America's heroic West in the artist's eye
American Frontier Life, Early Western Painting and Prints, by Ron Tyler, Carol Clark, Linda Ayres, Warder H. Cadbury, Herman J. Viola, Bernard Reilly Jr., introduction by Peter H. Hassrick. New York: Abbeville Press. 202 pp. $39.95. What is one to think of American Western genre painting of the mid-19th century?
Americans have always romanticized the Wild West. Recently a retired and more craggy Marshal Dillon returned once again to Dodge City to save Miss Kitty from a dastardly TV villain. John Wayne has become more than an ex-Southern Cal football player who knew how to go ``yup'' and ``shucks.'' Even now, he is memorialized on Wilshire Boulevard by an equestrian statue, a symbol of something purer, more heroic, than ourselves.
The artists depicted in this book were painting for a public equally in love with the concept of a natural wilderness populated by larger-than-life Indians, trappers, and mountain men.

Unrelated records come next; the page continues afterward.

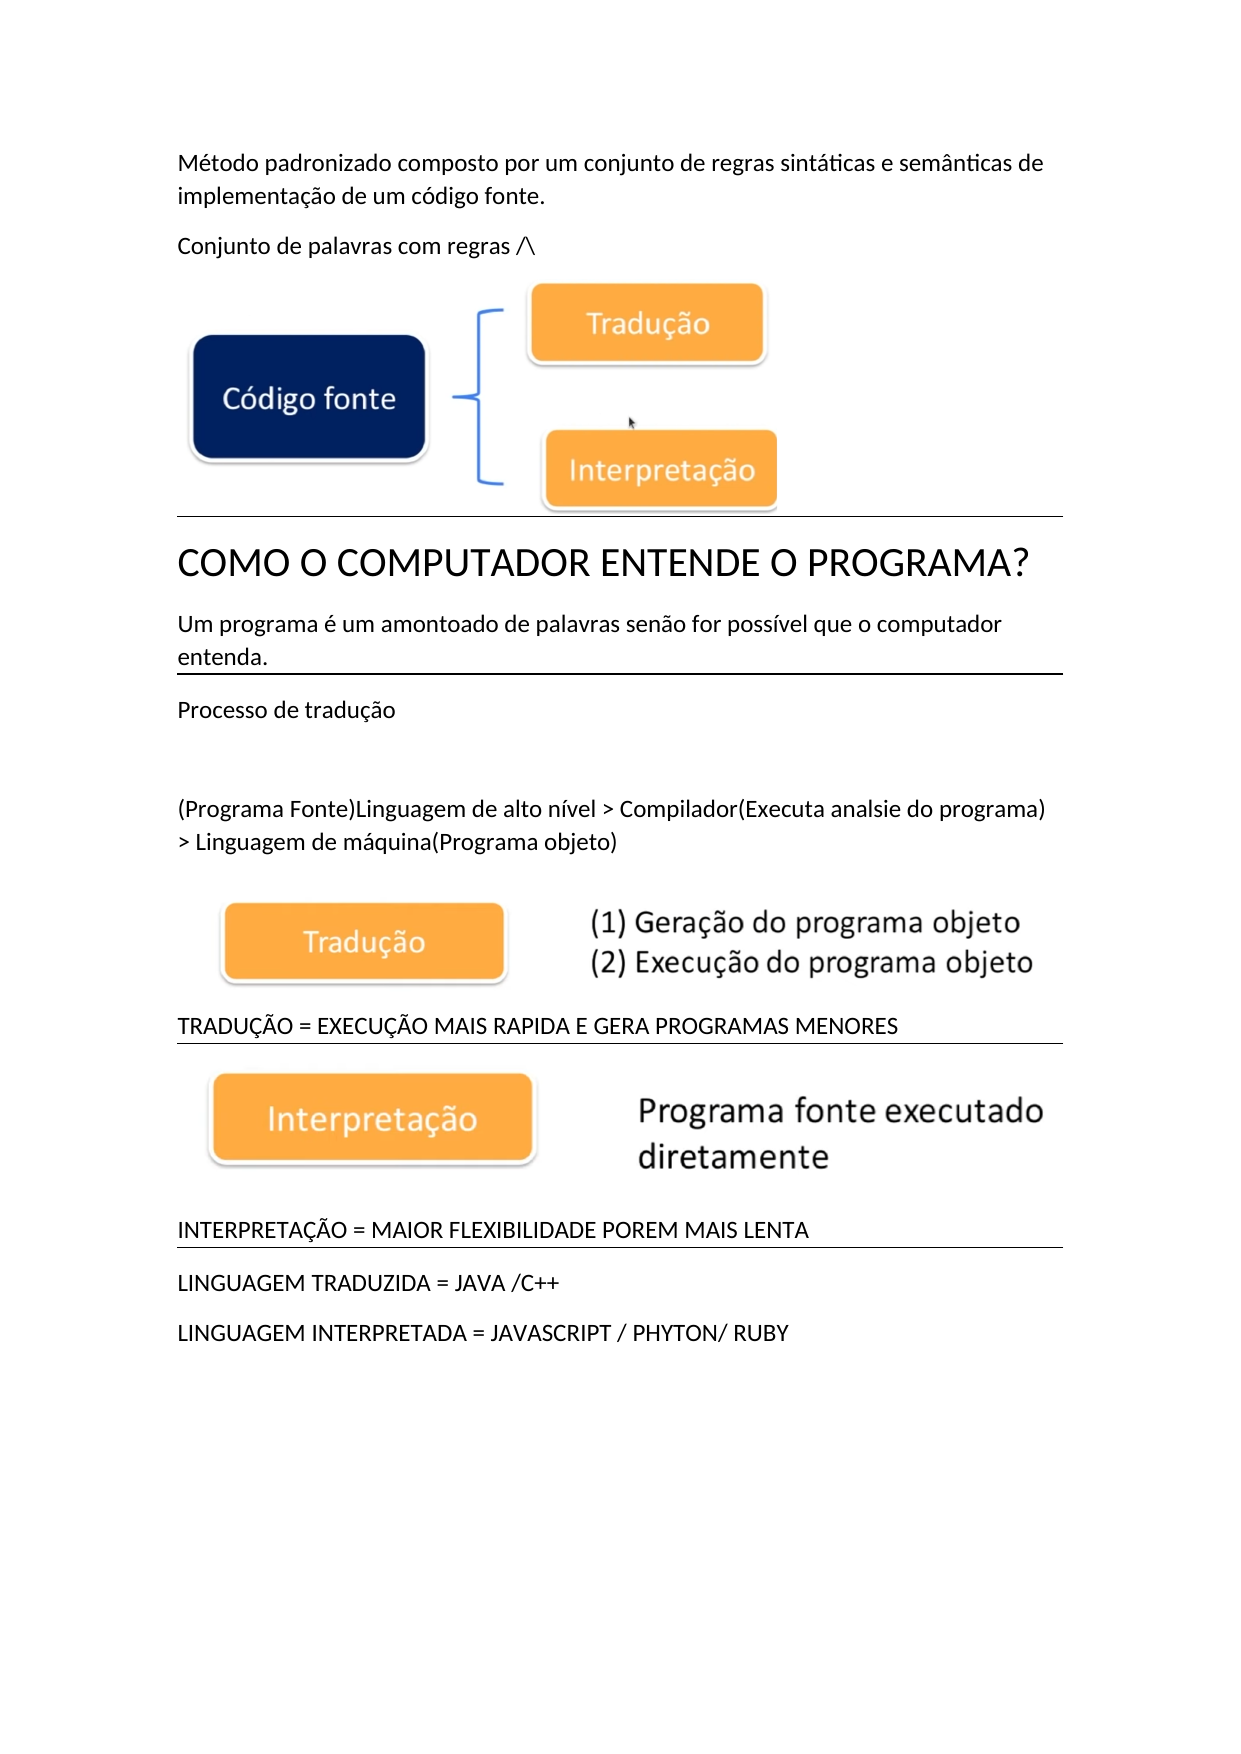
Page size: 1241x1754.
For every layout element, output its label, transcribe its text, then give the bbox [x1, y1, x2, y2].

text Conjunto de palavras com regras /\ [177, 230, 1063, 261]
picture [177, 1063, 1063, 1196]
text LINGUAGEM TRADUZIDA = JAVA /C++ [177, 1268, 1063, 1298]
text Processo de tradução [177, 694, 1063, 724]
picture [177, 875, 1063, 992]
picture [177, 279, 778, 514]
text INTERPRETAÇÃO = MAIOR FLEXIBILIDADE POREM MAIS LENTA [177, 1214, 1063, 1247]
text (Programa Fonte)Linguagem de alto nível > Compilador(Executa analsie do programa) > Linguagem de máquina(Programa objeto) [177, 793, 1063, 857]
text Método padronizado composto por um conjunto de regras sintáticas e semânticas de implementação de um código fonte. [177, 148, 1063, 211]
text Um programa é um amontoado de palavras senão for possível que o computador entenda. [177, 608, 1063, 673]
text COMO O COMPUTADOR ENTENDE O PROGRAMA? [177, 536, 1063, 587]
text LINGUAGEM INTERPRETADA = JAVASCRIPT / PHYTON/ RUBY [177, 1317, 1063, 1348]
text TRADUÇÃO = EXECUÇÃO MAIS RAPIDA E GERA PROGRAMAS MENORES [177, 1010, 1063, 1043]
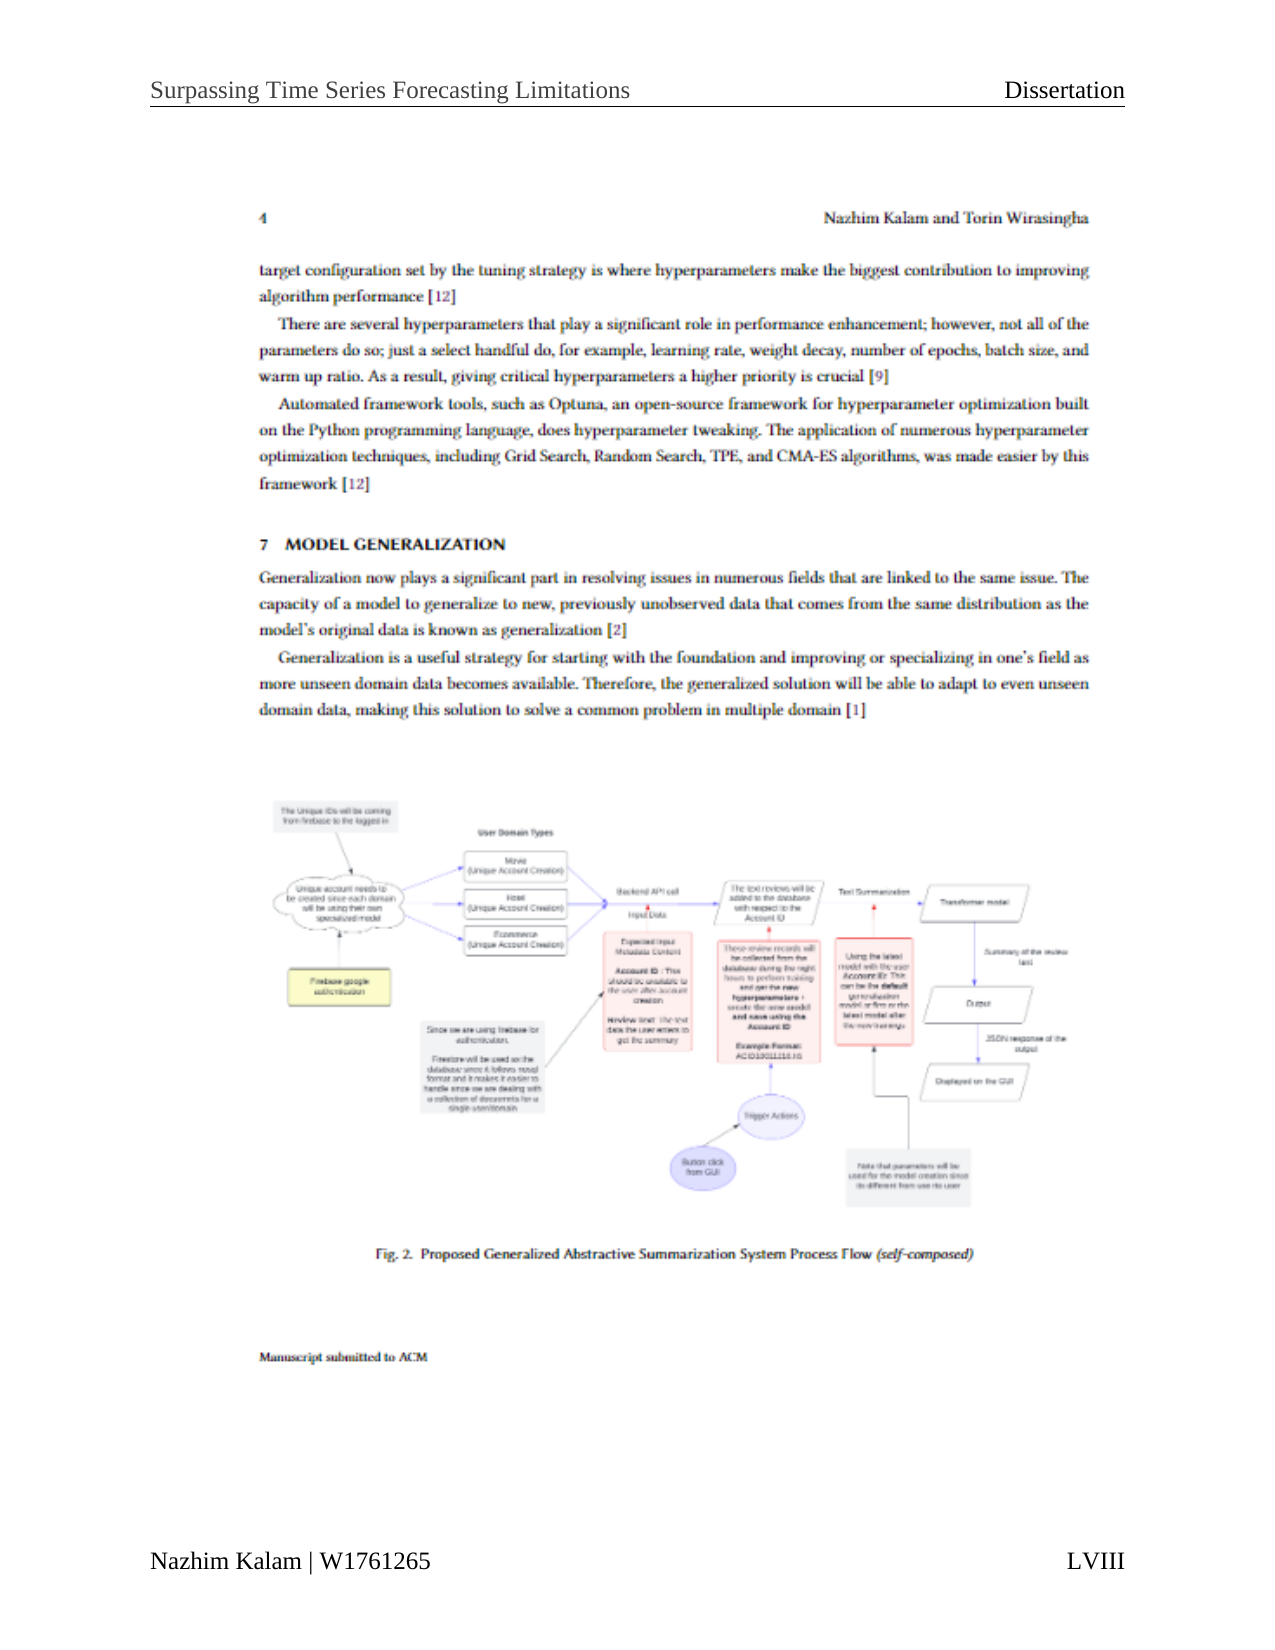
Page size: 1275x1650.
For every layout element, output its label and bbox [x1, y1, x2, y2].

picture [150, 150, 1177, 1452]
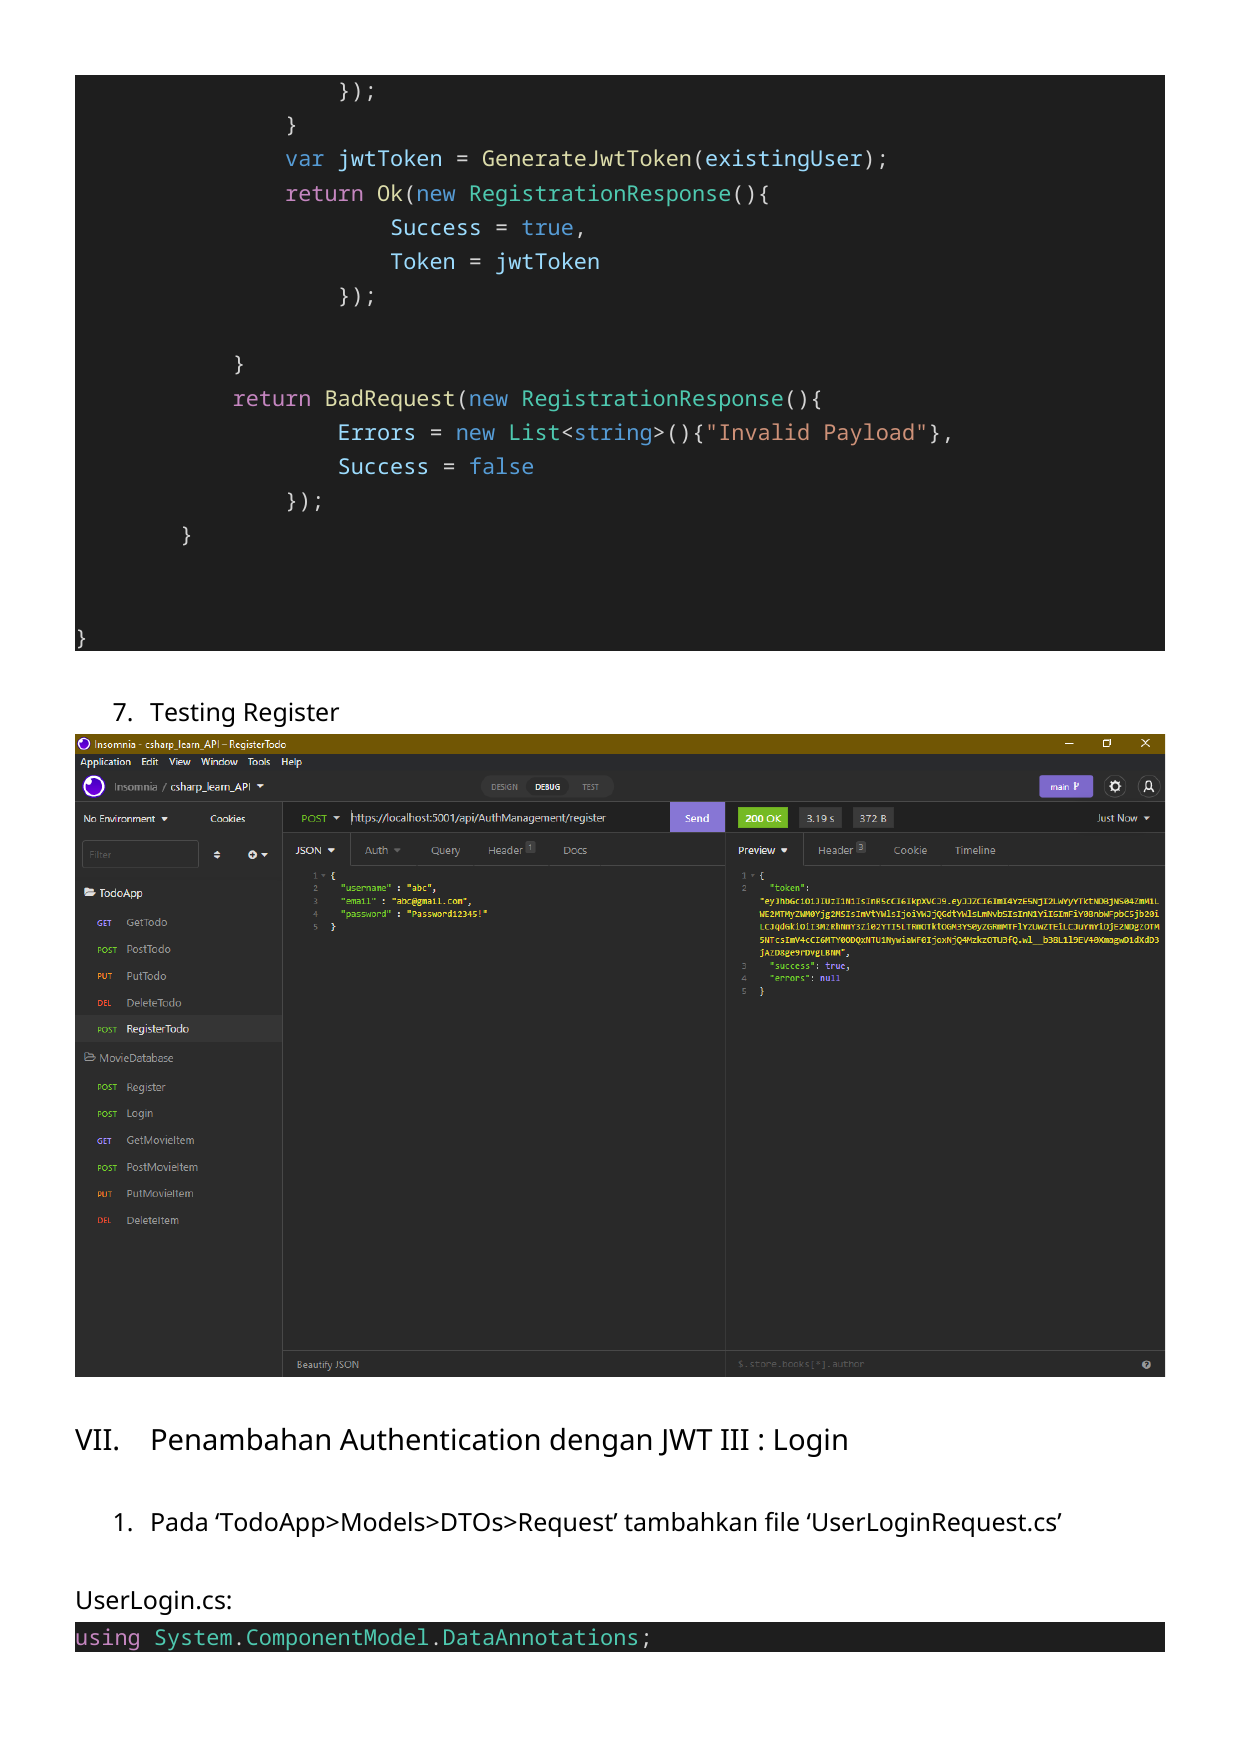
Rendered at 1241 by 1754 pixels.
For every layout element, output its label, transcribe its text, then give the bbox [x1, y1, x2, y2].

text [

To eager collectors, they gave paintings and prints memorializing this romantic realm.
The artists were a varied group. Some, like George Catlin and William Tyler Ranney, actually had experience in the West, reporting what they saw and felt. Others, such as Arthur F. Tait, an Englishman who never ventured west of West Hoboken, N.J., created their work using descriptions and art of others. Most would travel at least to the fringe of the West, then return to New York or Philadelphia to paint and exhibit in the populous centers. The exotic world they represented fascinated viewers of that time much as we are eager to see more of outer space.
The art is uneven in quality. Catlin was a poor artist, but his work is authentic. He lived with the Indians he painted. He was also a showman, taking his gallery as far afield as Europe.
This writer's favorite is George Caleb Bingham, whose quiet, moody canvases of river boatmen are truly haunting.
The background of the artists is as colorful as their work. Bingham lived in St. Louis and was very familiar with his subject. Tait was a British immigrant artist, accomplished in the painting of horses, and thus was naturally drawn to the Western painting of his friend William Ranney, even using some of Ranney's collection of props to help authenticate his painting. Charles Wimar was from Germany. Seth Eastman was a West Point graduate and a career Army officer who painted on the side. But they were all drawn to the Western genre as subject matter because of innate interest and to further careers given a boost by the exotic material.
But what is the value of this book filled with beautiful reproductions of the paintings of these artists and others? The scenes may, or may not, be authentic. The value, then, is not purely historical. The human spirit craves an existence beyond the humdrum. These artists gave their viewers a glimpse of life both simple and heroic. It's this fantasy that draws us to these images.
There is a group of artists still painting the West, with its vast landscapes, who are following the footsteps of Catlin, Bingham, and Ranney. It is a valid part of the American culture and deserves our fond affection.
Charles McVicker is assistant professor of art at Trenton State, Trenton, N.J.